Source material Block Start

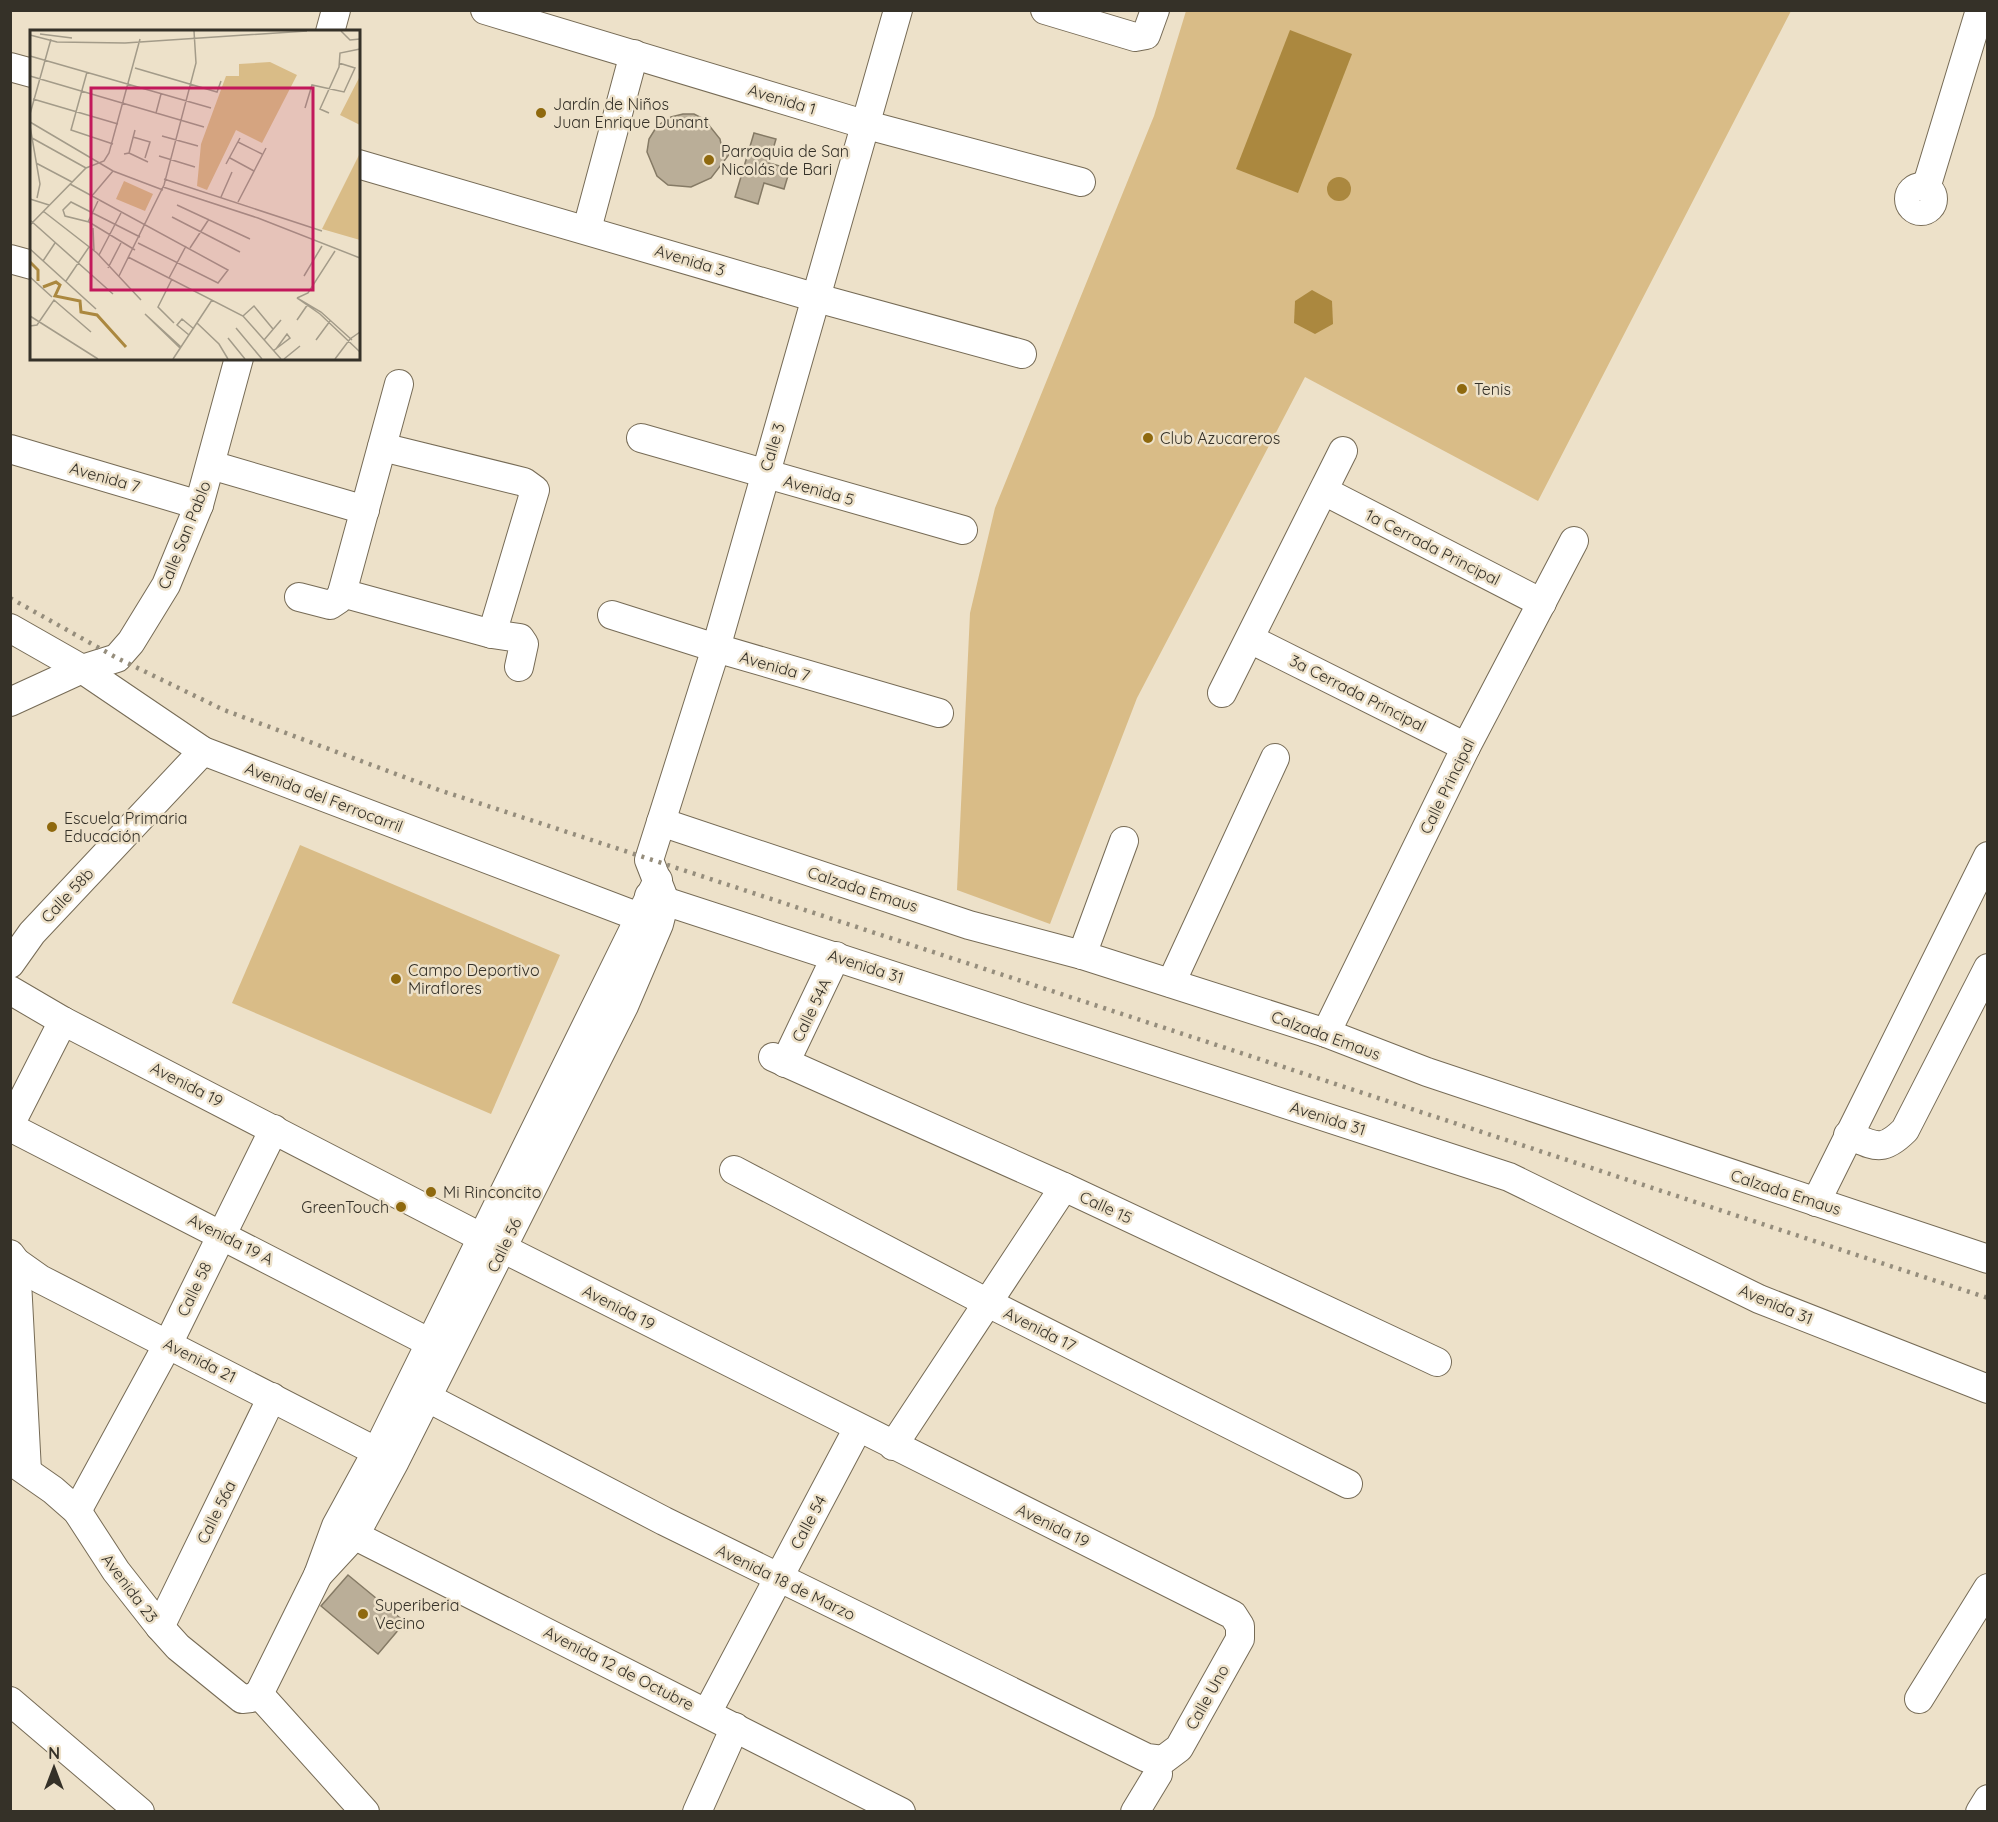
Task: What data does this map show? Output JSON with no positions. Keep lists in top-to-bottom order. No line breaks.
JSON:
{"streets":{"street":["Avenida 1","Avenida 3","Calle 3","Avenida 7","Avenida 5","Calle San Pablo","1a Cerrada Principal","3a Cerrada Principal","Calle Principal","Avenida del Ferrocarril","Calzada Emaus","Calle 58b","Avenida 31","Calle 54A","Avenida 19","Calle 15","Avenida 19 A","Calle 56","Calle 58","Avenida 17","Avenida 21","Calle 56a","Calle 54","Avenida 18 de Marzo","Avenida 23","Avenida 12 de Octubre","Calle Uno"]},"crossings":[["Avenida 1","Calle 3"],["Avenida 3","Calle 3"],["Calle 3","Avenida 7"],["Calle 3","Avenida 5"],["Calle 3","Avenida del Ferrocarril"],["Calle 3","Calzada Emaus"],["Calle 3","Avenida 31"],["Calle 3","Calle 56"],["Avenida 7","Calle San Pablo"],["Calle San Pablo","Avenida del Ferrocarril"],["1a Cerrada Principal","Calle Principal"],["3a Cerrada Principal","Calle Principal"],["Calle Principal","Calzada Emaus"],["Avenida del Ferrocarril","Calle 58b"],["Avenida del Ferrocarril","Avenida 31"],["Avenida del Ferrocarril","Calle 56"],["Avenida 31","Calle 54A"],["Avenida 31","Calle 56"],["Calle 54A","Calle 15"],["Avenida 19","Calle 56"],["Avenida 19","Calle 58"],["Avenida 19","Calle 54"],["Avenida 19","Calle Uno"],["Avenida 19 A","Calle 56"],["Avenida 19 A","Calle 58"],["Calle 56","Avenida 21"],["Calle 56","Avenida 18 de Marzo"],["Calle 56","Avenida 23"],["Calle 56","Avenida 12 de Octubre"],["Calle 58","Avenida 21"],["Calle 58","Avenida 23"],["Avenida 21","Calle 56a"],["Calle 56a","Avenida 23"],["Calle 54","Avenida 18 de Marzo"],["Calle 54","Avenida 12 de Octubre"],["Avenida 18 de Marzo","Calle Uno"]],"places":["Jardín de Niños Juan Enrique Dunant","Parroquia de San Nicolás de Bari","Tenis","Club Azucareros","Escuela Primaria Educación","Campo Deportivo Miraflores","Mi Rinconcito","GreenTouch","Superiberia Vecino"],"north":"top"}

Source material Block End

### Work instructions
For the material above, give every line again exactly and leave out the pictures.

### Solution to this exercise
Task: What data does this map show? Output JSON with no positions. Keep lists in top-to-bottom order. No line breaks.
JSON:
{"streets":{"street":["Avenida 1","Avenida 3","Calle 3","Avenida 7","Avenida 5","Calle San Pablo","1a Cerrada Principal","3a Cerrada Principal","Calle Principal","Avenida del Ferrocarril","Calzada Emaus","Calle 58b","Avenida 31","Calle 54A","Avenida 19","Calle 15","Avenida 19 A","Calle 56","Calle 58","Avenida 17","Avenida 21","Calle 56a","Calle 54","Avenida 18 de Marzo","Avenida 23","Avenida 12 de Octubre","Calle Uno"]},"crossings":[["Avenida 1","Calle 3"],["Avenida 3","Calle 3"],["Calle 3","Avenida 7"],["Calle 3","Avenida 5"],["Calle 3","Avenida del Ferrocarril"],["Calle 3","Calzada Emaus"],["Calle 3","Avenida 31"],["Calle 3","Calle 56"],["Avenida 7","Calle San Pablo"],["Calle San Pablo","Avenida del Ferrocarril"],["1a Cerrada Principal","Calle Principal"],["3a Cerrada Principal","Calle Principal"],["Calle Principal","Calzada Emaus"],["Avenida del Ferrocarril","Calle 58b"],["Avenida del Ferrocarril","Avenida 31"],["Avenida del Ferrocarril","Calle 56"],["Avenida 31","Calle 54A"],["Avenida 31","Calle 56"],["Calle 54A","Calle 15"],["Avenida 19","Calle 56"],["Avenida 19","Calle 58"],["Avenida 19","Calle 54"],["Avenida 19","Calle Uno"],["Avenida 19 A","Calle 56"],["Avenida 19 A","Calle 58"],["Calle 56","Avenida 21"],["Calle 56","Avenida 18 de Marzo"],["Calle 56","Avenida 23"],["Calle 56","Avenida 12 de Octubre"],["Calle 58","Avenida 21"],["Calle 58","Avenida 23"],["Avenida 21","Calle 56a"],["Calle 56a","Avenida 23"],["Calle 54","Avenida 18 de Marzo"],["Calle 54","Avenida 12 de Octubre"],["Avenida 18 de Marzo","Calle Uno"]],"places":["Jardín de Niños Juan Enrique Dunant","Parroquia de San Nicolás de Bari","Tenis","Club Azucareros","Escuela Primaria Educación","Campo Deportivo Miraflores","Mi Rinconcito","GreenTouch","Superiberia Vecino"],"north":"top"}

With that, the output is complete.